Midterm 3 Study Guide
This midterm covers chapters 8, 9 and 11. Here is a list of the main ideas:
- Describe the main idea behind dynamic programming, and what kinds of problems it is useful for.
- Describe what the coin-row problem is. How is it solved via a recurrence relation? How can we translate that into a dynamic programming algorithm?
- Describe the change-making problem, and the solution to it. Note that our solution to the change-making problem was different from the book’s, we used a 2-dimensional table for it.
- How can dynamic programming help us solve the Knapsack problem? What are memory functions and what are the advantages and disadvantages of a dynamic programming approach using memory functions vs not using memory functions?
- In a greedy algorithm, each choice made exhibits three key characteristics. What are they? Describe them.
- What are the three different possible approaches we can take in order to prove that a greedy algorithm produces the optimal solution to the problem?
- What is a minimum spanning tree?
- How does Prim’s algorithm proceed to construct a minimum spanning tree?
- What data structure do we need to maintain to assist us with Prim’s algorithm?

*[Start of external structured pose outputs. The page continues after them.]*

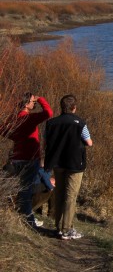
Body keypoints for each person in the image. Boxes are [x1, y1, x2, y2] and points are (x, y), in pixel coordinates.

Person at [0, 93, 53, 228]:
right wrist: (40, 99)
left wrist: (16, 138)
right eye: (32, 102)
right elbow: (48, 113)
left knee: (17, 187)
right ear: (26, 104)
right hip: (29, 158)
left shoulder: (14, 118)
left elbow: (3, 131)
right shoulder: (28, 118)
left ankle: (23, 216)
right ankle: (28, 219)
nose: (34, 104)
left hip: (16, 158)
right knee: (26, 189)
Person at [44, 94, 92, 240]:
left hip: (57, 162)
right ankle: (66, 229)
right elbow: (89, 142)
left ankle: (58, 227)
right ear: (74, 107)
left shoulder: (51, 123)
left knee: (59, 194)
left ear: (61, 107)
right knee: (71, 195)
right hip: (75, 163)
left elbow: (46, 141)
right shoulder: (80, 123)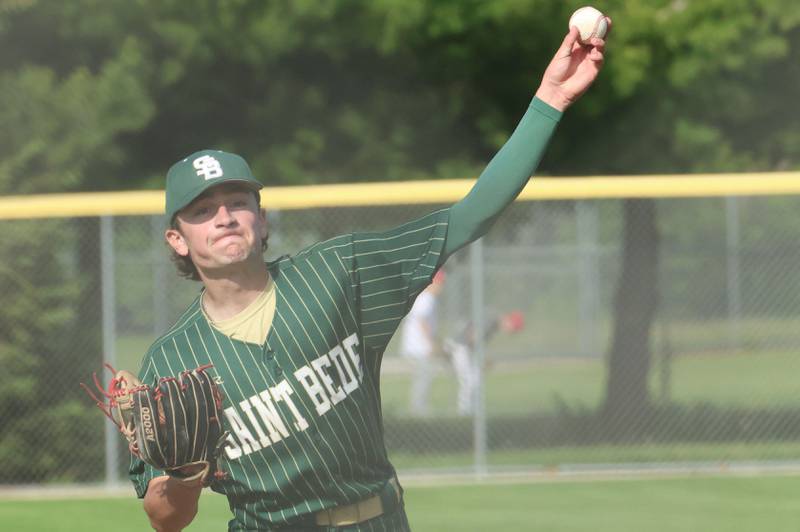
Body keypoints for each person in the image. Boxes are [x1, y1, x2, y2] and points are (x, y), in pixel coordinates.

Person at [131, 23, 610, 532]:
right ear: (177, 240)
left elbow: (470, 217)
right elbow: (165, 519)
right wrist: (185, 471)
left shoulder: (339, 273)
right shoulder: (171, 362)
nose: (224, 216)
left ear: (262, 217)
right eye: (203, 210)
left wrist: (549, 99)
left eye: (237, 202)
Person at [443, 310, 525, 416]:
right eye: (513, 328)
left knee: (475, 379)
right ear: (509, 320)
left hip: (464, 348)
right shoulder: (492, 320)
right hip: (459, 347)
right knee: (469, 380)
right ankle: (464, 413)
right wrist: (481, 358)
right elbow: (472, 335)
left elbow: (474, 339)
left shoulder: (494, 323)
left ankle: (473, 413)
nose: (511, 331)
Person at [399, 270, 445, 417]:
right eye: (440, 283)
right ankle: (418, 409)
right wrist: (430, 343)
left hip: (417, 346)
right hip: (419, 347)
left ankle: (418, 407)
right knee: (423, 377)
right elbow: (422, 320)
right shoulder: (427, 298)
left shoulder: (423, 297)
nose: (441, 287)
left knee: (422, 377)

- What is the running time of Prim’s algorithm, assuming an adjacency list representation for the graph and a suitable implementation for other needed structures?
- How does Kruskal’s algorithm for determining a minimum spanning tree work?
- Kruskal’s algorithm needs to make use of a union-find structure. What is that structure? How does it work?
- Write pseudocode for the various operations in a union-find structure.
- Write pseudocode for Prim’s and Kruskal’s algorithms. Be able to use them.
- Describe Dijkstra’s algorithm and the problem it solves. Be able to carry out the algorithm.
- What is the main end result of a lower-bound argument? What does it tell us about a problem?
- How do we find trivial lower bounds?
- Explain the idea of the adversary argument, and use it to demonstrate that any comparison-based algorithm that is searching through a sorted array must take at least \(O(\log n)\) time.
- Explain how decision trees lead us to an information-theoretic lower bound, and use it to estimate that searching through a sorted array would take \(O(\log n)\) time.
- What decision problems to we classify as being “in \(P\)”? What about being “in NP”? Give examples of problems that are in P and problems that are in NP.
- What do we call a reduction from a problem to another? Give examples.
- What problems do we call NP-complete? What is so special about those problems?
- Name some problems that are NP-complete, and describe them.